On voit souvent la colombe comme un symbole de paix un peu mou. Mais ici, il faut revenir à la Genèse : c’est l’oiseau qui survole les eaux du déluge pour annoncer que la terre est enfin habitable. L’Esprit qui descend sur Jésus comme une colombe, c’est Dieu qui dit : « Le chaos est fini. Avec ce gars-là, on repart à zéro. » C’est le symbole d’une création toute neuve qui commence au bord d’une rivière.

Le texte dit que l’Esprit descend et demeure sur lui. C’est ça qui change tout. D’habitude, dans l’Ancien Testament, l’Esprit « tombe » sur un prophète pour un job précis, puis repart. Là, l’Esprit pose ses valises. Il s’installe. Il squatte. C’est le symbole d’une connexion permanente. Entre Dieu et Jésus, il n’y a plus de friture sur la ligne, plus de distance. C’est une fusion totale.

Jean le Baptiste dit : « Moi, je vous ai plongés dans l’eau, mais lui va vous plonger dans l’Esprit. » L’Esprit ici, c’est comme un liquide vital. C’est l’idée que suivre Jésus, ce n’est pas juste suivre des règles ou être poli, c’est être immergé dans une énergie qui nous dépasse.
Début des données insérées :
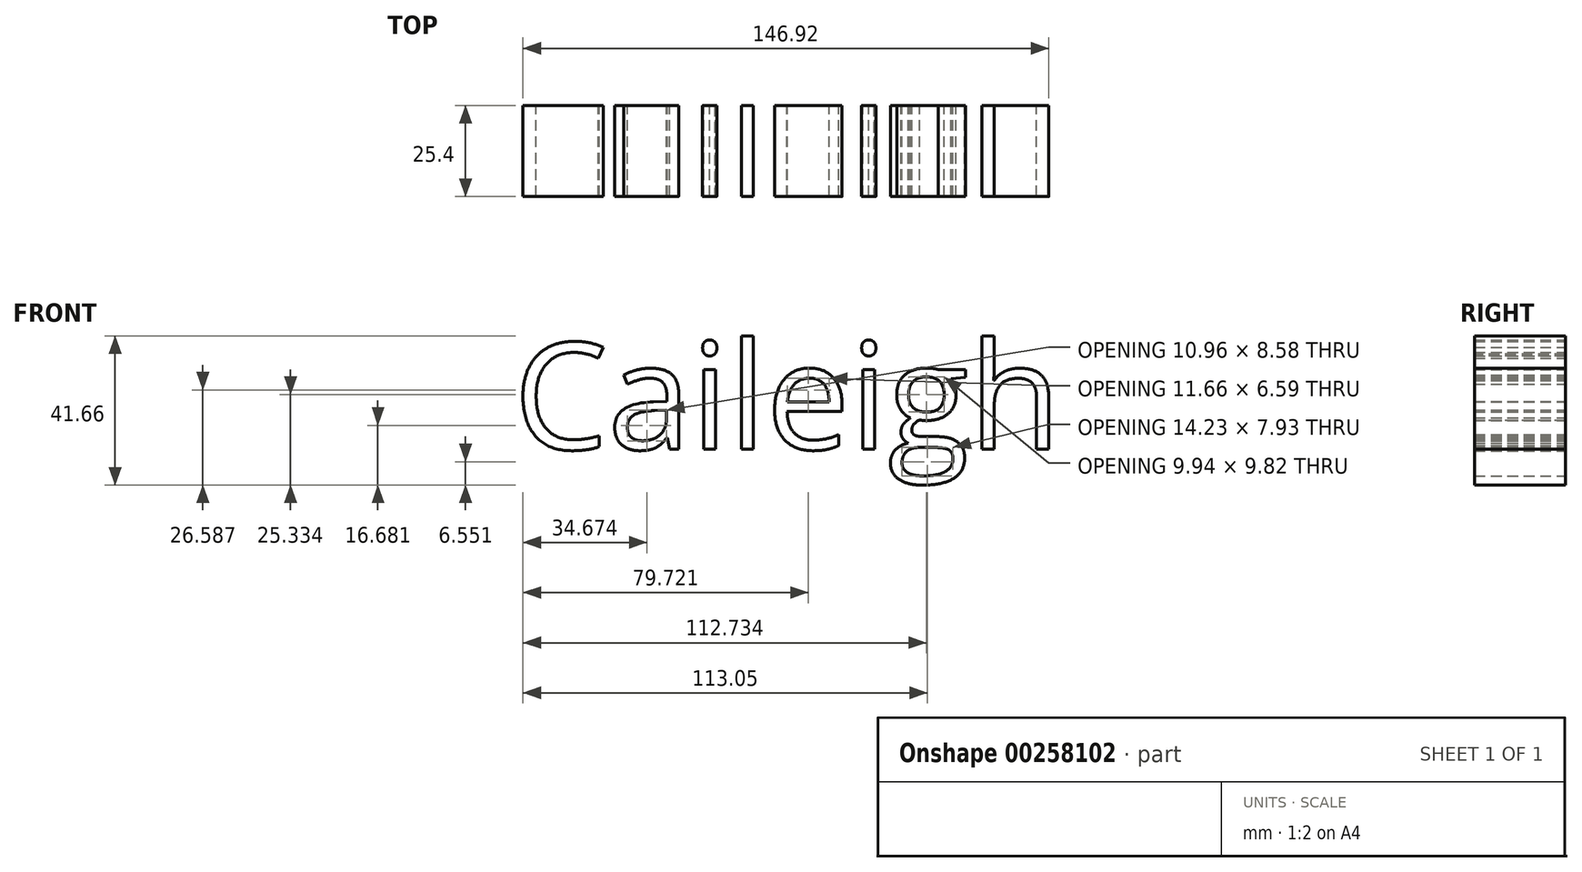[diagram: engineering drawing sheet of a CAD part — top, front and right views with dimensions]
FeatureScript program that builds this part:
annotation { "Feature Type Name" : "Feature", "Feature Type Description" : "" }
export const myFeature = defineFeature(function(context is Context, id is Id, definition is map)
    precondition{}
    {
        {
            var Q0;
            Q0=qCreatedBy(makeId("Front.planeOp"),FACE);
            var sketch = newSketch(context, id + "F0", { "sketchPlane" : qUnion([Q0])});
            skText(sketch, "E0", { "text": "Caileigh", "fontName": "OpenSans-Regular.ttf"});
            const initialGuessF0  = {"E0": [-0.07286, 0.02144, 1, 0, 0.02999]};
            skSetInitialGuess(sketch, initialGuessF0);
            skSolve(sketch);
        }
        {
            var Q0;
            Q0 = qSketchRegion(id + "F0", true);
            extrude(context, id + "F1", {"entities" : qUnion([Q0]), "depth" : 25.4 * mm});
        }
    });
C’est passer de la douche froide (le remords, le « je dois faire mieux ») au bain bouillonnant (la vie, la passion, la force d’aimer).

Le symbolisme de l’Esprit ici, c’est de nous dire que Dieu n’est plus un concept lointain ou une voix dans les nuages. Par Jésus, l’Esprit devient « résident ». Il n’est plus un visiteur de passage, il devient notre environnement naturel.

On n’est plus tout seuls à essayer d’être des gens biens ; on est « poussés » par un souffle qui a décidé de ne plus jamais nous lâcher.